§ ASSIGNMENT
Read through the data, and wherever a line holds the word "können", write that line out.

━━━━━ INFORMATION PROVIDED

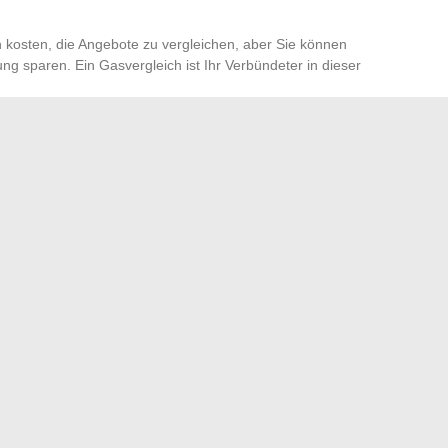
n kosten, die Angebote zu vergleichen, aber Sie können
g sparen. Ein Gasvergleich ist Ihr Verbündeter in dieser
teigen, ist es entscheidend, clever mit seinen Energiekosten
hs erweist sich als kluge Strategie, um nicht mehr unter
 Kontrolle über Ihr Budget zurückzugewinnen. Wenn Sie
Angebote zu analysieren, können Sie nicht nur einen
ch zu einem verantwortungsvolleren und bedarfsgerechten
rern: Die Rolle psychotechnischer Tests für den
und: Eine Doppelte Option zur Aufwertung Ihrer Bilder
→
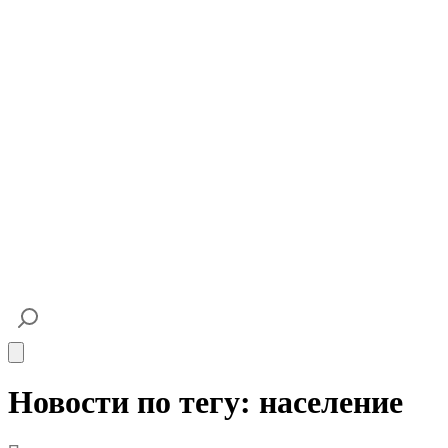
Open main menu
Новости по тегу: население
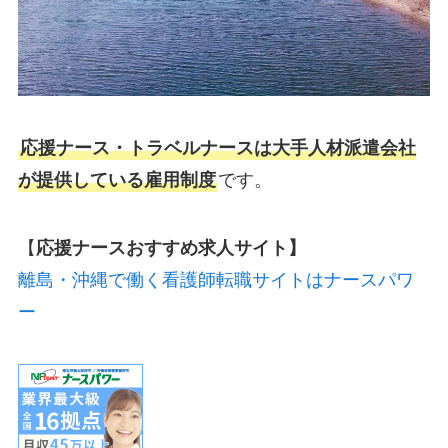
応援ナース・トラベルナースは大手人材派遣会社
が提供している雇用制度
です。
【
応援ナースおすすめ求人サイト】
離島・沖縄で働く看護師転職サイトはナースパワ
ー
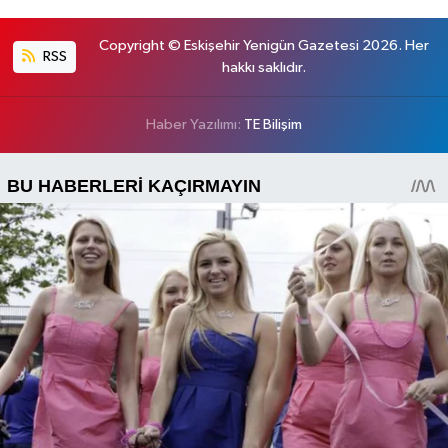
Copyright © Eskişehir Yenigün Gazetesi 2026. Her
RSS
hakkı saklıdır.
Haber Yazılımı:
TE Bilişim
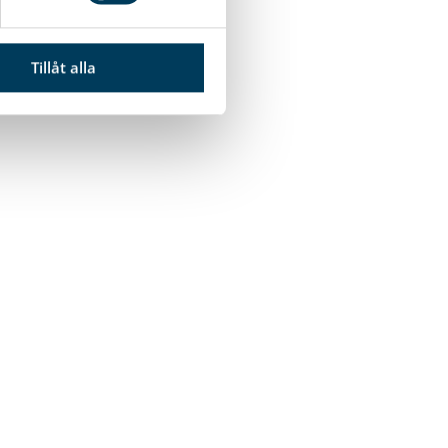
Tillåt alla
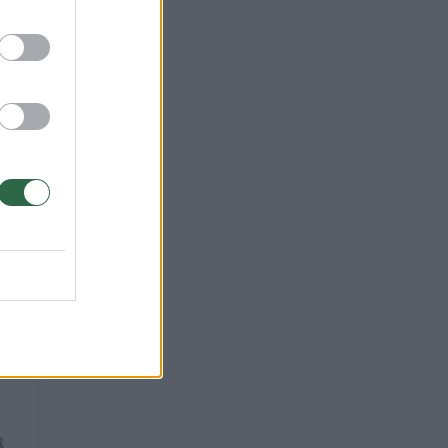
o ir
kai
o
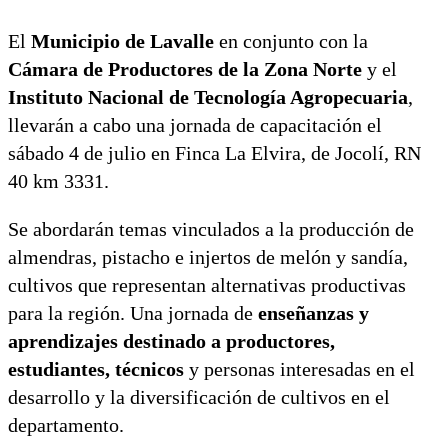
El
Municipio de Lavalle
en conjunto con la
Cámara de Productores de la Zona Norte
y el
Instituto Nacional de Tecnología Agropecuaria
,
llevarán a cabo una jornada de capacitación el
sábado 4 de julio en Finca La Elvira, de Jocolí, RN
40 km 3331.
Se abordarán temas vinculados a la producción de
almendras, pistacho e injertos de melón y sandía,
cultivos que representan alternativas productivas
para la región. Una jornada de
enseñanzas y
aprendizajes destinado a productores,
estudiantes, técnicos
y personas interesadas en el
desarrollo y la diversificación de cultivos en el
departamento.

━━━━━━━━━━

§ SOLVED EXERCISE
n kosten, die Angebote zu vergleichen, aber Sie können
Angebote zu analysieren, können Sie nicht nur einen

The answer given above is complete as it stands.